[UPDATE: 12:54AM Jan 08] The attack traffic is still coming in fairly heavily. We are working on a couple of avenues of adjusting our defenses.
[UPDATE: 2:33AM EST Jan 08] DNS1 is back online. dns2 has been mostly online througout most of this. We are now working on dns3. ]
[UPDATE: 3:17AM Jan 08] We have rerouted dns3.easydns.CA and dns3.easydns.ORG to dns4.easydns.info for now. We will be bringing the main DNS3 anycasts back up Sunday during the day.
We think the worst is over for today’s DOS attack which hit us on dns1.easydns.com, dns2.easydns.net and dns3.easydns.org (and dns3.easydns.ca) anycast constellations.
The attack was a multi-faceted multi-gig combination of SYN, ICMP and DNS Flood.
DNS1 and DNS3 totally imploded. DNS1 is coming back in pieces, DNS3 is still down hard.
DNS2 went down when the attack first hit, but Prolexic was able to bring enough of it back up after 30 minutes or so to restore partial service.
We are working on bringing the rest of DNS1 up, and a workaround to route DNS3 traffic elsewhere until the attack traffic abates.

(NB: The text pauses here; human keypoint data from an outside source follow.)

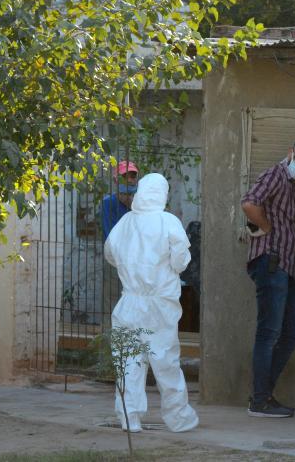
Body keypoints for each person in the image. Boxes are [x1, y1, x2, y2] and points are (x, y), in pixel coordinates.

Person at [104, 173, 198, 433]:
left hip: (129, 301)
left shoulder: (125, 222)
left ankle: (129, 418)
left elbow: (110, 253)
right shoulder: (169, 222)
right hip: (159, 303)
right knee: (165, 360)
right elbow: (181, 262)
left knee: (129, 361)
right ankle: (179, 418)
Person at [240, 136, 295, 418]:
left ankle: (262, 396)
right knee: (269, 333)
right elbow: (250, 204)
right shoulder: (275, 174)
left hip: (289, 266)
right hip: (271, 263)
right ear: (290, 153)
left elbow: (292, 234)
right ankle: (260, 401)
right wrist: (265, 228)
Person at [100, 161, 139, 240]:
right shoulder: (108, 203)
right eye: (124, 176)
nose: (129, 180)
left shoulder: (143, 201)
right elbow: (109, 234)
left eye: (133, 176)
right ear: (115, 180)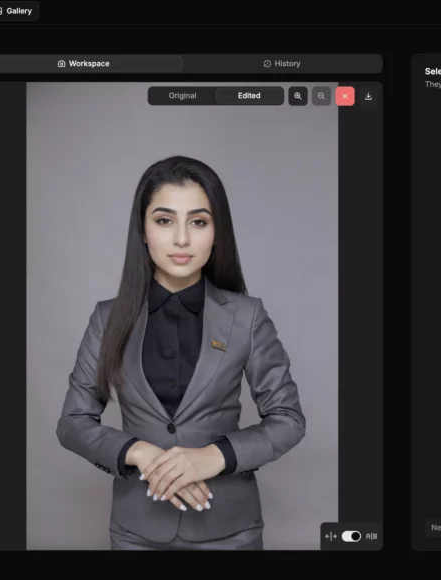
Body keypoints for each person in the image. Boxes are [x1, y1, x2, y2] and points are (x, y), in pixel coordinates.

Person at [56, 155, 306, 549]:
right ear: (143, 231)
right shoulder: (107, 318)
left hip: (230, 530)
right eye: (164, 220)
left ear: (216, 232)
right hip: (137, 531)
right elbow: (73, 422)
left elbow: (288, 419)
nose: (182, 239)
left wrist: (212, 457)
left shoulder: (247, 317)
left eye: (199, 222)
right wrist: (139, 452)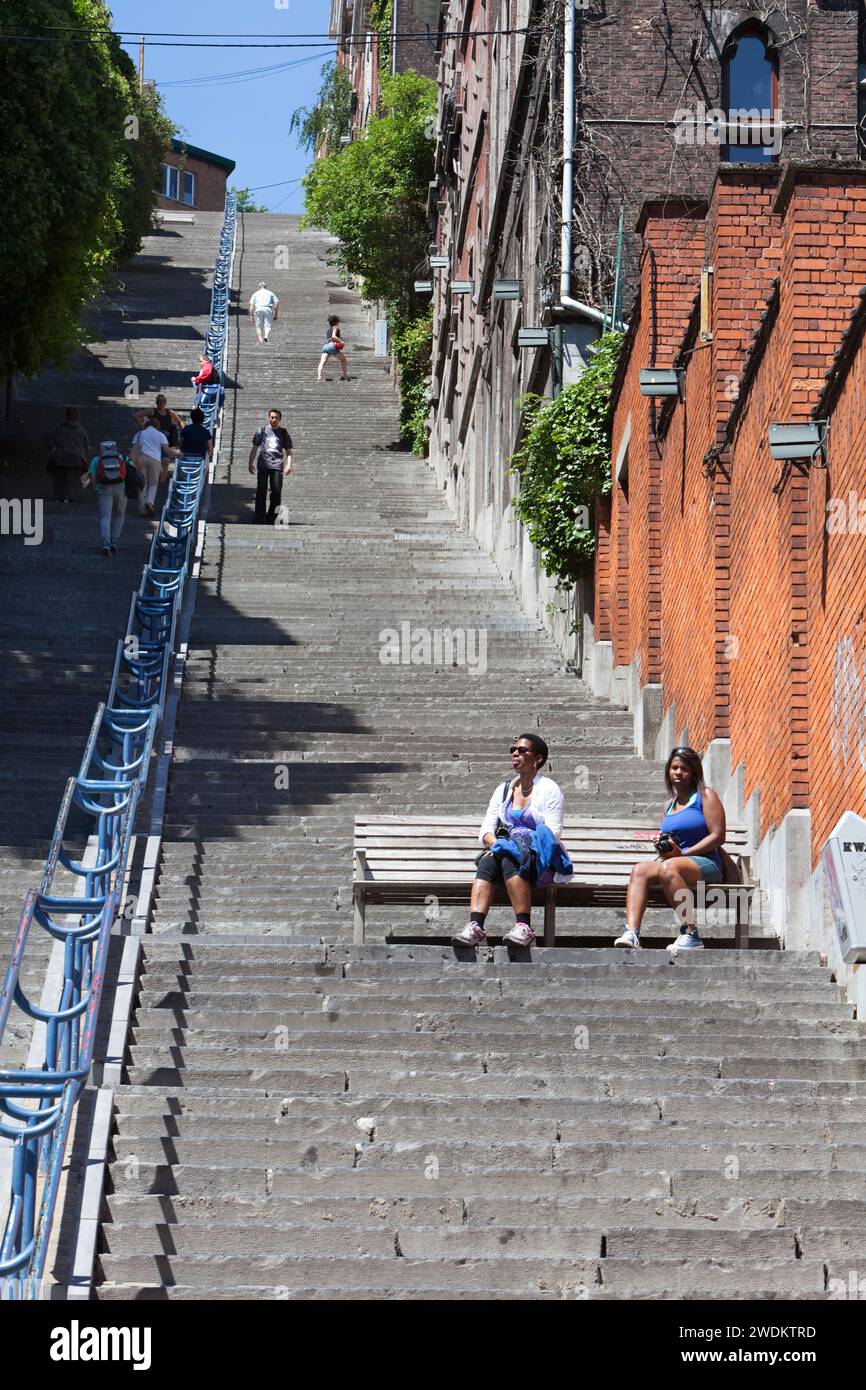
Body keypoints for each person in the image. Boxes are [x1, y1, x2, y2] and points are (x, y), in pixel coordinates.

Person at [452, 734, 567, 949]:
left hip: (540, 854)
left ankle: (524, 927)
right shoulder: (503, 790)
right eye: (513, 749)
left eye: (522, 750)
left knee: (509, 859)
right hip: (506, 849)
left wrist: (514, 848)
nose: (515, 753)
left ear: (538, 759)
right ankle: (475, 926)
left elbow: (552, 834)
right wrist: (498, 845)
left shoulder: (550, 789)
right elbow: (486, 829)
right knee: (489, 860)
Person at [614, 745, 726, 954]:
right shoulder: (668, 805)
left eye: (684, 768)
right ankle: (631, 932)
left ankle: (691, 933)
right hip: (676, 862)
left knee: (668, 869)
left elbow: (718, 836)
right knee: (639, 869)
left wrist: (683, 853)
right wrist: (663, 847)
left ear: (694, 772)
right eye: (674, 768)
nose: (678, 772)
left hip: (707, 863)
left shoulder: (705, 796)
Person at [85, 440, 130, 555]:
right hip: (121, 488)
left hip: (104, 488)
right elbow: (133, 469)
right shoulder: (122, 457)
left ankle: (105, 542)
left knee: (105, 516)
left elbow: (93, 476)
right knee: (120, 514)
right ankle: (114, 542)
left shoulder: (96, 460)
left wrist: (96, 489)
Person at [248, 408, 293, 524]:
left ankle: (272, 516)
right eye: (272, 417)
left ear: (280, 419)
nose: (274, 419)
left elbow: (288, 451)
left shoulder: (283, 433)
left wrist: (288, 465)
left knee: (276, 491)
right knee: (261, 490)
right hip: (263, 464)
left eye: (276, 418)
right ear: (268, 418)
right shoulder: (261, 431)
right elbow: (254, 448)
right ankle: (259, 516)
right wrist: (250, 462)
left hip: (277, 466)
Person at [132, 413, 179, 518]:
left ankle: (141, 508)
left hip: (141, 458)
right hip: (155, 460)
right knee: (153, 483)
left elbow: (135, 448)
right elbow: (166, 450)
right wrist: (178, 453)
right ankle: (149, 502)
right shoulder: (160, 435)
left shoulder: (140, 433)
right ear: (157, 426)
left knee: (142, 484)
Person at [44, 407, 90, 503]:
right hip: (76, 459)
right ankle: (67, 498)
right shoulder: (82, 430)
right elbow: (86, 446)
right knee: (72, 480)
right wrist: (85, 460)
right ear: (77, 417)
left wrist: (52, 447)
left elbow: (46, 436)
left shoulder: (59, 428)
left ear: (66, 416)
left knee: (59, 479)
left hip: (60, 457)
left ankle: (57, 497)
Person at [317, 316, 349, 382]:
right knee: (343, 360)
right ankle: (345, 376)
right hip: (332, 346)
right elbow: (333, 336)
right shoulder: (335, 327)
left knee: (322, 362)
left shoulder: (328, 330)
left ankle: (319, 376)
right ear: (336, 322)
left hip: (325, 346)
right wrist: (341, 342)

On that note, the target of the attack has been identified and has removed its nameserver delegation from us. Until about an hour ago there were still nameservers reporting our nameservers as the delegation for the target domain. Now that those are gone, we expect the attack traffic to drop.
I also by accident pulled our previous post on this subject back into draft mode, making it invisible on the blog, because I meant to revoke my (now, seemingly idiotic “Save the Elephants” post), which I hit publish on almost the exact moment the attack started. Because it’s been that kind of a day.
This isn’t the post-mortem. I will post that later. Just wanted to update everybody with where we’re at.
There will be serious, structural changes here as a result of today. The worst DOS attack impact we’ve suffered since 2005.